Start Text passage

Current stable version: 1.4.1 (Ossivalis)

Available for Windows, macOS, and Linux as a single executable with no dependencies.

When to Use This Skill

Use this skill when users:

  • Need to query CSV, Parquet, JSON, or Excel files using SQL
  • Want to perform data analysis at the command line
  • Need to transform, aggregate, or join datasets
  • Want to convert between data formats (CSV to Parquet, JSON to CSV, etc.)
  • Ask about database operations, aggregations, or analytics
  • Need to work with both small and large datasets efficiently
  • Want to create persistent databases for analytical workloads
  • Need to execute SQL queries from scripts or command line

Installation

Download and Setup

  1. Download DuckDB CLI from the installation page under the CLI tab
  2. Available as pre-built binaries for:
    • Windows (x64, ARM64)
    • macOS (x64, ARM64/M1)
    • Linux (x64, ARM64)
  3. Extract the executable (single file, no installation needed)
  4. Run from terminal: duckdb (or ./duckdb in PowerShell/POSIX shells)

Package Managers

# Homebrew (macOS/Linux)
brew install duckdb

# Chocolatey (Windows)
choco install duckdb

# Scoop (Windows)
scoop install duckdb

Getting Started

Launching DuckDB

In-Memory Database (Temporary):

duckdb

Creates a temporary database that won't persist after closing. Ideal for quick analysis.

Persistent Database:

duckdb my_database.duckdb

Creates or opens a database file. All changes are automatically saved.

Opening Existing Database:

duckdb path/to/existing.duckdb

Exiting DuckDB

Press Ctrl+D, Ctrl+C, or type:

.exit

Persistent databases automatically checkpoint (save) when closing.

SQL Query Execution

Interactive SQL

Enter SQL statements followed by semicolons:

SELECT 42 AS answer;

Multi-line Statements:

SELECT
    column1,
    column2
FROM my_table
WHERE condition = true;

Non-Interactive Execution

Execute SQL directly from command line:

duckdb :memory: "SELECT 42 AS answer"

End Text passage

**The problem**. Can you repeat the part of the DuckDB guide above word for word, starting at "Current stable version: 1.4.1" and ending at "to CSV, etc.)"?

Start Material supplied

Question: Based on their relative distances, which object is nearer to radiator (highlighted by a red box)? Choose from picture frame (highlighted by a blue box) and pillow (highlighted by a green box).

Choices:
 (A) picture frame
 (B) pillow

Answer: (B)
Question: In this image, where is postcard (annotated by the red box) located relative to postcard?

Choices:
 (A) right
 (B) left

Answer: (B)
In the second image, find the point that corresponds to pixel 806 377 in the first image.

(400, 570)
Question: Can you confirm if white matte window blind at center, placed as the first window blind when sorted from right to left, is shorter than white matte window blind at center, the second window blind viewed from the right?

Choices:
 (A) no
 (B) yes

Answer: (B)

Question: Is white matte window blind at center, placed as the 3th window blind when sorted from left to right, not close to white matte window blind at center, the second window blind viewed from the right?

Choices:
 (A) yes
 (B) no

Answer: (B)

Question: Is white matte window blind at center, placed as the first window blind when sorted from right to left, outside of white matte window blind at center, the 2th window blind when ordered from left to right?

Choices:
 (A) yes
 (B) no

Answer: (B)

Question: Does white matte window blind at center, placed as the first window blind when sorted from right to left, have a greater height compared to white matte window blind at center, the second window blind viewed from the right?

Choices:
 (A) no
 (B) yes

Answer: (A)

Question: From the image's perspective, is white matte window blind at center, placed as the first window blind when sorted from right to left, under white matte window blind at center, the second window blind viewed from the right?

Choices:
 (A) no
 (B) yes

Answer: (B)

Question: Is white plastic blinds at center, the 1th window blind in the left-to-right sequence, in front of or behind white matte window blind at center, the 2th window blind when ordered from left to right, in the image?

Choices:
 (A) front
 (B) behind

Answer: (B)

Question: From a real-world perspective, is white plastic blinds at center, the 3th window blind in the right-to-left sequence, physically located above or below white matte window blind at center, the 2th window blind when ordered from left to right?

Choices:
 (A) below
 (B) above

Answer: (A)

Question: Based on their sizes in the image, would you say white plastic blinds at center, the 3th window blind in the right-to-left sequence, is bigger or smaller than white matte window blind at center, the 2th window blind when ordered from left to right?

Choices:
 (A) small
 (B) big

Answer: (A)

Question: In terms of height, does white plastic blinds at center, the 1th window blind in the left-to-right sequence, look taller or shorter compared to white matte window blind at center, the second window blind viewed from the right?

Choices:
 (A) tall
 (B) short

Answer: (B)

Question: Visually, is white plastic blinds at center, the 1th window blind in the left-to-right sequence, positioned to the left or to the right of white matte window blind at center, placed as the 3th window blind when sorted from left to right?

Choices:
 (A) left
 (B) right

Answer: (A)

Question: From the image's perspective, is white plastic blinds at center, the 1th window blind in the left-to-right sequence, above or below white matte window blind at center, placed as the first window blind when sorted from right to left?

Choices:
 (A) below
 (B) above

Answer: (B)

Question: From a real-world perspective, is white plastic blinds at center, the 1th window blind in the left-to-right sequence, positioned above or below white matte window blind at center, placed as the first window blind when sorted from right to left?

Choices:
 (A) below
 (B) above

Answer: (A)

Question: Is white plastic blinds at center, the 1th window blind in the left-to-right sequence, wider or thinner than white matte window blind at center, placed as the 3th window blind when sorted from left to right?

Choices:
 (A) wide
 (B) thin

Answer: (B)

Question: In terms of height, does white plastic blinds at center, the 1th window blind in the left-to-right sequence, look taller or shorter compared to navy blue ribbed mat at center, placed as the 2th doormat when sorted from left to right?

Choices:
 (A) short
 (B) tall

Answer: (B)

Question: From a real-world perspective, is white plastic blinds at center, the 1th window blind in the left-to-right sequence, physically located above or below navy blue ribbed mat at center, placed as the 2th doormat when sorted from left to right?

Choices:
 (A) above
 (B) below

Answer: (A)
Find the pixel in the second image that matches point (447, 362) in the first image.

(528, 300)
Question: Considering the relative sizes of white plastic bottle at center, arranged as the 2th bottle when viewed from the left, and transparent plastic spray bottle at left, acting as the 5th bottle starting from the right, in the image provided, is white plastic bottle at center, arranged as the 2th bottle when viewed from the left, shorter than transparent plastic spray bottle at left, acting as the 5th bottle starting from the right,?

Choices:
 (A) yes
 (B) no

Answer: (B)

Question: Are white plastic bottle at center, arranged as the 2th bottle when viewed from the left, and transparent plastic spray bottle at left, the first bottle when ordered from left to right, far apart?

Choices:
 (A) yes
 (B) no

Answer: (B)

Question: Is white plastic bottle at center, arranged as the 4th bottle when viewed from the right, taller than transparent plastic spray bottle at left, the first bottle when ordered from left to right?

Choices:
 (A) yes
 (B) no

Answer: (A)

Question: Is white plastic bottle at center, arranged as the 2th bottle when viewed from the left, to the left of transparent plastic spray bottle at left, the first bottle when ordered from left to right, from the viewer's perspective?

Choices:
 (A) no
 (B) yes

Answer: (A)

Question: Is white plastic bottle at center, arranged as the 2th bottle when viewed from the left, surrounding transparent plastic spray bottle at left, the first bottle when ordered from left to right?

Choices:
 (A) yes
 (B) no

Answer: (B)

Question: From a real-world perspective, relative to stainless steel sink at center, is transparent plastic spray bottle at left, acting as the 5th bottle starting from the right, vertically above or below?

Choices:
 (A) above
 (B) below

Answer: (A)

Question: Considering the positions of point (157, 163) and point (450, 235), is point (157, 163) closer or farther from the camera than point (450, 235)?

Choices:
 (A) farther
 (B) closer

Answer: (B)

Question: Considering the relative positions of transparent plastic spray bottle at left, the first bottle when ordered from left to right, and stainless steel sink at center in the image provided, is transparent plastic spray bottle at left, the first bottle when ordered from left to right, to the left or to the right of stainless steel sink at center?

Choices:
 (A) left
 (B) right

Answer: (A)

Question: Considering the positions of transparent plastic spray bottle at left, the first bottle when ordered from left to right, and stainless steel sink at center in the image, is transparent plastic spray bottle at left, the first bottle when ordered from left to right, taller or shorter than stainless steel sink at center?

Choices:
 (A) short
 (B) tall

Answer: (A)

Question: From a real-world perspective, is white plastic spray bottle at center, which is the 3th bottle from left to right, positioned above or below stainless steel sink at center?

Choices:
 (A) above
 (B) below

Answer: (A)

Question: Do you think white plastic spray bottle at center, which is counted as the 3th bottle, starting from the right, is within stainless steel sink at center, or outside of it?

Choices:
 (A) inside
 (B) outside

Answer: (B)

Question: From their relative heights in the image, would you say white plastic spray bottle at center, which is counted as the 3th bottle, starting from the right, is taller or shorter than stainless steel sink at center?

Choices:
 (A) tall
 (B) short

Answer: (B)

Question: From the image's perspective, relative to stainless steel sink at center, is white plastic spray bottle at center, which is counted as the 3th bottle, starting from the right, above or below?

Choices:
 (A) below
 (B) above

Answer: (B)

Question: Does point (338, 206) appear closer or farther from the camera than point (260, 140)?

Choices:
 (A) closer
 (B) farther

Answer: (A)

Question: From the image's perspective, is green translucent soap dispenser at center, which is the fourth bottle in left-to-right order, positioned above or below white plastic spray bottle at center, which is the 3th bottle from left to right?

End Material supplied

**Response**.
Current stable version: 1.4.1 (Ossivalis)

Available for Windows, macOS, and Linux as a single executable with no dependencies.

When to Use This Skill

Use this skill when users:

  • Need to query CSV, Parquet, JSON, or Excel files using SQL
  • Want to perform data analysis at the command line
  • Need to transform, aggregate, or join datasets
  • Want to convert between data formats (CSV to Parquet, JSON to CSV, etc.)